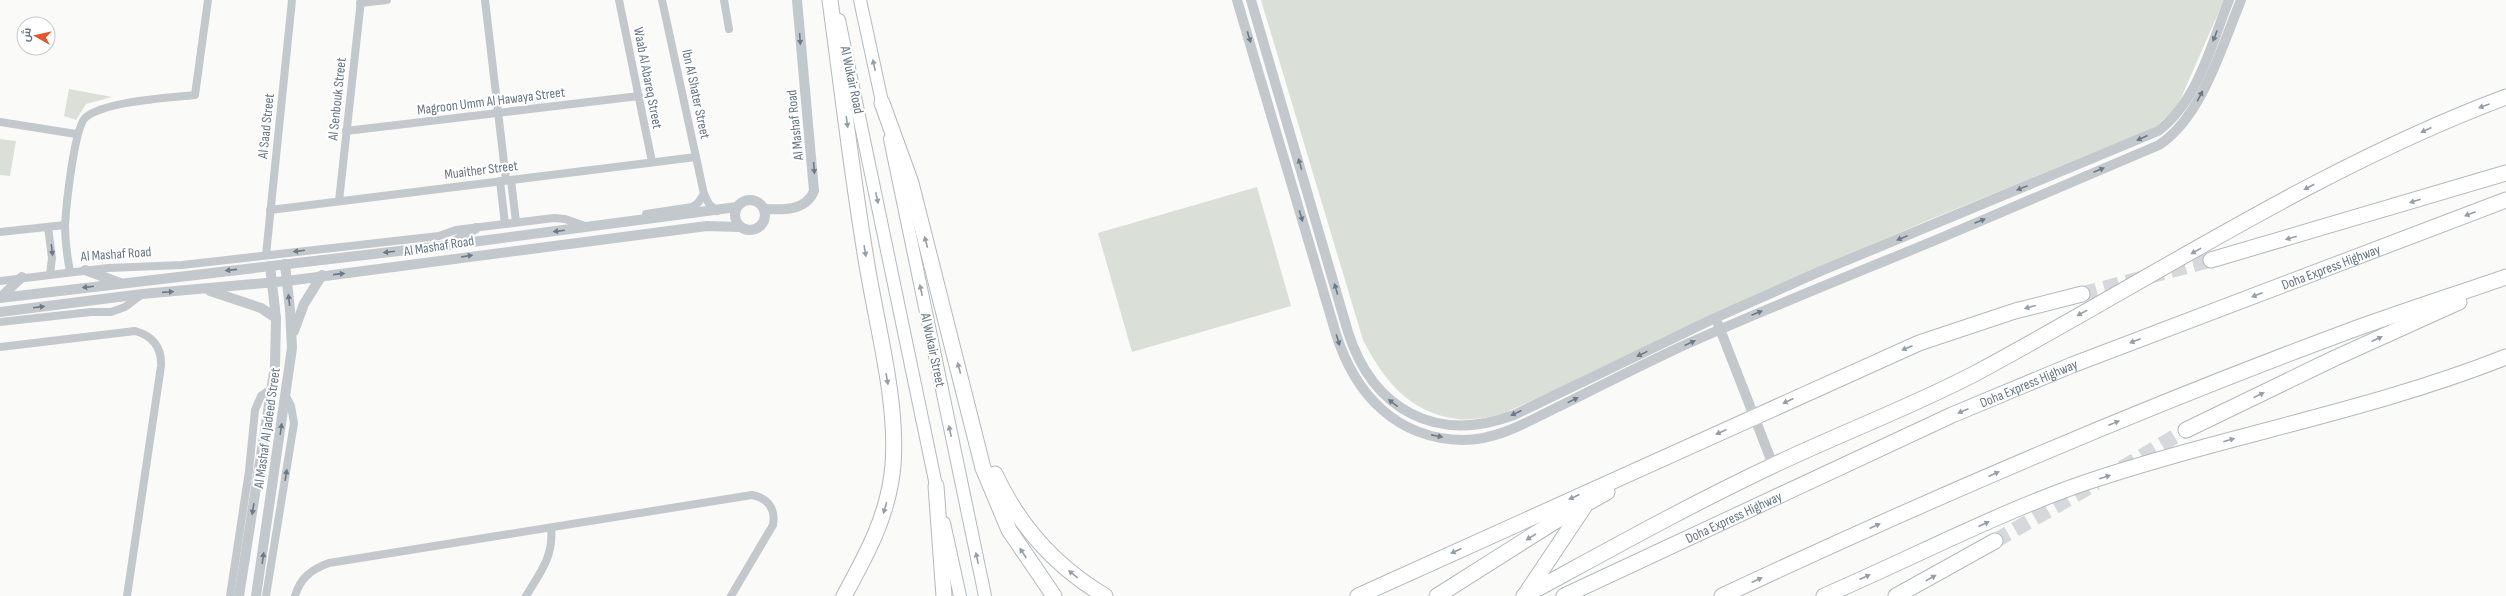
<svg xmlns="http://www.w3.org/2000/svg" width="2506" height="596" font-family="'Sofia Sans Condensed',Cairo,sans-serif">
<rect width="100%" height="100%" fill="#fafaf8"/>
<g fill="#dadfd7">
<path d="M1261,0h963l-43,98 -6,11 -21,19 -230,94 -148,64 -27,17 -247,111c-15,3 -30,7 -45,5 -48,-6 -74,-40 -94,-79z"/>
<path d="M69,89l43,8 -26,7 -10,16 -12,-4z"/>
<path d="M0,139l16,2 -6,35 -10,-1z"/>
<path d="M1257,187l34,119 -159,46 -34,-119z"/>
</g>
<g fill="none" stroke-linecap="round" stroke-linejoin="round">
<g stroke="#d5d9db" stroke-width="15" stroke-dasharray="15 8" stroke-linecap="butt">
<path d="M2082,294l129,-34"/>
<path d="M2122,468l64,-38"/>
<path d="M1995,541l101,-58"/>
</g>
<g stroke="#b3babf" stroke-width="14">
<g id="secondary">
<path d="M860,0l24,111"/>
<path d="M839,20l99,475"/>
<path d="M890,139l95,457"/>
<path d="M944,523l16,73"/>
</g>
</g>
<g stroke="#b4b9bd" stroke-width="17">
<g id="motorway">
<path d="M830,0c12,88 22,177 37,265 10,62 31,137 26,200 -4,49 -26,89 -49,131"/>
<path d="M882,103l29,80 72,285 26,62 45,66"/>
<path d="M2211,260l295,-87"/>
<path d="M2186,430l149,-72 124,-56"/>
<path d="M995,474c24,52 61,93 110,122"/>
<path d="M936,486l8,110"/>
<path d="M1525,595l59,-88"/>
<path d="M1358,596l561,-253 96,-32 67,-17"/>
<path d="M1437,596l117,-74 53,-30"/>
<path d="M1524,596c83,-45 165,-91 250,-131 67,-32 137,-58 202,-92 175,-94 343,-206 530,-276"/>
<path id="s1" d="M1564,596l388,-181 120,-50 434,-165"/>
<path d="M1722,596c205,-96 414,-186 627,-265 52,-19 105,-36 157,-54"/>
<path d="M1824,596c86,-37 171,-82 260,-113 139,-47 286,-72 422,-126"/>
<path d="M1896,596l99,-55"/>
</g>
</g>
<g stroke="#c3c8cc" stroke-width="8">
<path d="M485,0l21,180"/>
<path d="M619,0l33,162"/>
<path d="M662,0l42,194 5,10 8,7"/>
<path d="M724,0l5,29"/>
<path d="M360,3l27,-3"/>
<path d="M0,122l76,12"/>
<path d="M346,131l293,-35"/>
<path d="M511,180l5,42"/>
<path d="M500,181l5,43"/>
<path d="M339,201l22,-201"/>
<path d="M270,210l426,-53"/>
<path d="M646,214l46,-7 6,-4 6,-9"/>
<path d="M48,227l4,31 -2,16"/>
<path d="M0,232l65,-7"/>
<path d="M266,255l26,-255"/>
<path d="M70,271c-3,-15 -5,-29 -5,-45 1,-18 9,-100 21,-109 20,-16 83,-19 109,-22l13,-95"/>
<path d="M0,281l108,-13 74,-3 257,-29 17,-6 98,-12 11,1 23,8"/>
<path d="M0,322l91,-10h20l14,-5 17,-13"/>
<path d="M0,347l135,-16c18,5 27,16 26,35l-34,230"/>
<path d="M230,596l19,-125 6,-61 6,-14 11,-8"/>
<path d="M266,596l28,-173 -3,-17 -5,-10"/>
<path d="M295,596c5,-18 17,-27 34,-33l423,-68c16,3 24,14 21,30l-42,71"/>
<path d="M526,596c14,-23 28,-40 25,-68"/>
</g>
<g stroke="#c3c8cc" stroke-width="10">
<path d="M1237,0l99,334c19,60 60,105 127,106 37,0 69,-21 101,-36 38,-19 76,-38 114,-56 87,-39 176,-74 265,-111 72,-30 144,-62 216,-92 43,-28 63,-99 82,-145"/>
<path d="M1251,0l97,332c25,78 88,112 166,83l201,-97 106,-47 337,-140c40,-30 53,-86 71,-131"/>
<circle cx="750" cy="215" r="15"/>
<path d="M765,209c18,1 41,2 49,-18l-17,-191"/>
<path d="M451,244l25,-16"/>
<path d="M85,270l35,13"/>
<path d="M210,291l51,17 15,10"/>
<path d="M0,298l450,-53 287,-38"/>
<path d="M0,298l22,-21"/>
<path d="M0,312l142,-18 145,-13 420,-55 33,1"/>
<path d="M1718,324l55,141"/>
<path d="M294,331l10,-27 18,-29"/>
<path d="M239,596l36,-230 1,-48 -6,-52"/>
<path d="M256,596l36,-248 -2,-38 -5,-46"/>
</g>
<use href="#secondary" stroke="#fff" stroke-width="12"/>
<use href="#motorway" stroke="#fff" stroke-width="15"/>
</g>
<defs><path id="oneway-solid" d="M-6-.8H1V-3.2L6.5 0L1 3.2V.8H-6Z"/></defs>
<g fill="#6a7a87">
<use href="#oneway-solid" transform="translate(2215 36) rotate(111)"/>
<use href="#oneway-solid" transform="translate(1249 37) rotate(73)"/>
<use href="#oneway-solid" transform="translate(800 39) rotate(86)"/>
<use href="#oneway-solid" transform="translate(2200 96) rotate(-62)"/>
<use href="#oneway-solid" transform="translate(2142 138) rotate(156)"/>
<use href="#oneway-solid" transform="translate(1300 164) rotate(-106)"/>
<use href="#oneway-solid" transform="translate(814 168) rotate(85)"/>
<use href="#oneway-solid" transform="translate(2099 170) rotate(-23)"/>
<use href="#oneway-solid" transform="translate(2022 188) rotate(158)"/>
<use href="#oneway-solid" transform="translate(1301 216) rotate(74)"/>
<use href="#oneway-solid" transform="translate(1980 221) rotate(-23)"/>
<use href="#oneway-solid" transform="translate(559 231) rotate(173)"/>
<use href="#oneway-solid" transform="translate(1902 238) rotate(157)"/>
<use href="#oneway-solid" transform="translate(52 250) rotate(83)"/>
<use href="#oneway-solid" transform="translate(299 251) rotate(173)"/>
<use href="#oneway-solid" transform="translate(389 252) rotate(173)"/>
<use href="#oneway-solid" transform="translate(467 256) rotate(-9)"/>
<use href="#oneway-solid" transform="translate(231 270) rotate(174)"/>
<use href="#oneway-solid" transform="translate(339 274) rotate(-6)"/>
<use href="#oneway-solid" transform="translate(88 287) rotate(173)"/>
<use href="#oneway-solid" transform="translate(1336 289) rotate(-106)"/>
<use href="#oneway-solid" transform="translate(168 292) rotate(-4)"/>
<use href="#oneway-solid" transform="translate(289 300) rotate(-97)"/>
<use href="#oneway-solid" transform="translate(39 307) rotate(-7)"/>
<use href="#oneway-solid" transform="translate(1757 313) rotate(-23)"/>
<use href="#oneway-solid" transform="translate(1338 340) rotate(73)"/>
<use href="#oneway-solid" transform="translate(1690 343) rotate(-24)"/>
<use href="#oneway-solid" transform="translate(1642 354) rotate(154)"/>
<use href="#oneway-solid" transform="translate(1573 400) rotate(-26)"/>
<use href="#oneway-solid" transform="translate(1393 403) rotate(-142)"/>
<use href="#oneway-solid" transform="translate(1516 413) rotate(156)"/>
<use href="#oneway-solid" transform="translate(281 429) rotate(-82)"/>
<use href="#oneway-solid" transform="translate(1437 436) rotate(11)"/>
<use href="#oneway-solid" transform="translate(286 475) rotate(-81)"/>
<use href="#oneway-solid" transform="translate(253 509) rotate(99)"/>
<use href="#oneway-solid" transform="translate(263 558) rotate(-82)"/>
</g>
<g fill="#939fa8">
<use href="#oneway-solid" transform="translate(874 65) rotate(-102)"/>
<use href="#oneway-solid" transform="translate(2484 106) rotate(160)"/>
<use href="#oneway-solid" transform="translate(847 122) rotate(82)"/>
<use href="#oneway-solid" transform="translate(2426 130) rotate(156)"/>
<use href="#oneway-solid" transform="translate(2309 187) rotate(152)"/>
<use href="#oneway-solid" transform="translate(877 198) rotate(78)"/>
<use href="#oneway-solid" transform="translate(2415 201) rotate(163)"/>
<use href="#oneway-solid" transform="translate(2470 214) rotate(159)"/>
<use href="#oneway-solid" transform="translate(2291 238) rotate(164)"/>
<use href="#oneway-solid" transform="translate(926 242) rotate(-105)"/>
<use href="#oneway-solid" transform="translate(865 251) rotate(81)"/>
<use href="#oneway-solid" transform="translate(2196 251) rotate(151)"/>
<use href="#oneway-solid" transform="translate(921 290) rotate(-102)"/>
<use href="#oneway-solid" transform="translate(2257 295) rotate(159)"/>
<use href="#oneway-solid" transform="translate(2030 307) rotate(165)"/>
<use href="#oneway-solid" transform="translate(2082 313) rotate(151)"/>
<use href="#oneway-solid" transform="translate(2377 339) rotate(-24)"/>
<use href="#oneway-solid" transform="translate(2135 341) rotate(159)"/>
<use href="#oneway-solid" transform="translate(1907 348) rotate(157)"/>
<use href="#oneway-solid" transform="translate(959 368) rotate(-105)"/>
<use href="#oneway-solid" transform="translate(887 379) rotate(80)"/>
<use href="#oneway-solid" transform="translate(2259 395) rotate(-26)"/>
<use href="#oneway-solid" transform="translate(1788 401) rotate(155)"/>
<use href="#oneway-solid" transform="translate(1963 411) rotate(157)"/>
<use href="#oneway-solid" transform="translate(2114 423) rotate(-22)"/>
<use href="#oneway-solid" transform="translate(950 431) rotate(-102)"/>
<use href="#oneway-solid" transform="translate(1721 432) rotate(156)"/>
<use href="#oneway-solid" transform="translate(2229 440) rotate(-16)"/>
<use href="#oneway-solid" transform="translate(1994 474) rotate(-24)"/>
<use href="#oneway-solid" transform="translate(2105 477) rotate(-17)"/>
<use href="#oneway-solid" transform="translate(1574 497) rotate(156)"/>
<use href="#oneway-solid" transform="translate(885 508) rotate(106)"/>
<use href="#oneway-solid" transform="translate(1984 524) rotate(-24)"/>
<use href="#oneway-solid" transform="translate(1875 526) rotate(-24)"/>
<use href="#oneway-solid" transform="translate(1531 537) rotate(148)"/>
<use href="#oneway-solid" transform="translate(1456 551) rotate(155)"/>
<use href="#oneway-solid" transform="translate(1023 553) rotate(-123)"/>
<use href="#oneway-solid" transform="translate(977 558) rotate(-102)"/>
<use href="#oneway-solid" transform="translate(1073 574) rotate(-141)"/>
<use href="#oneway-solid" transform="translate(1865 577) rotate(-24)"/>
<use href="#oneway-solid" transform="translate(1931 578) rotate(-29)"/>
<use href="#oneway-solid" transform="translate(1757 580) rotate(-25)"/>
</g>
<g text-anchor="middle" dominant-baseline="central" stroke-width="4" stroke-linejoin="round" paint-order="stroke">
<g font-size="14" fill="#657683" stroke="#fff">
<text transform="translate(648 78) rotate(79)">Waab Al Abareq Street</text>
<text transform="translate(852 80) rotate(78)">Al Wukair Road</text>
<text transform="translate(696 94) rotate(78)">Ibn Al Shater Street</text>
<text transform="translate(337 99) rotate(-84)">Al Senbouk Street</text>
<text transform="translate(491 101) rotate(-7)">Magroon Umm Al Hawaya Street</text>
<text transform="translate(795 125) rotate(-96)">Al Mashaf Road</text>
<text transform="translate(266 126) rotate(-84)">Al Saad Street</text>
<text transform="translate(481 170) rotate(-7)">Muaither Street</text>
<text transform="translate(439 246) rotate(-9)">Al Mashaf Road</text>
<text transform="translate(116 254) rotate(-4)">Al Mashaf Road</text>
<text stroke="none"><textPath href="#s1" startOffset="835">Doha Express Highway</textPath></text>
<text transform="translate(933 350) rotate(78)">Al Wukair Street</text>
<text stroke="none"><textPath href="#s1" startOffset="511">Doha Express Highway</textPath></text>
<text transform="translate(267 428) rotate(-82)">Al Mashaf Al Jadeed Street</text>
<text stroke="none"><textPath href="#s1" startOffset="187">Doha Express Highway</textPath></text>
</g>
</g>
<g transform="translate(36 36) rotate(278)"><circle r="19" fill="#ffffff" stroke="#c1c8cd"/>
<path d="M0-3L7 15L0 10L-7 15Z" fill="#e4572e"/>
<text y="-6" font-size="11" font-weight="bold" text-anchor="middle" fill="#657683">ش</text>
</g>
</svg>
+--
▶ **EXERCISE**: Search the records for the string "linecap" and report each line that has it.

▶ **RESPONSE TO THIS TASK**:
<g fill="none" stroke-linecap="round" stroke-linejoin="round">
<g stroke="#d5d9db" stroke-width="15" stroke-dasharray="15 8" stroke-linecap="butt">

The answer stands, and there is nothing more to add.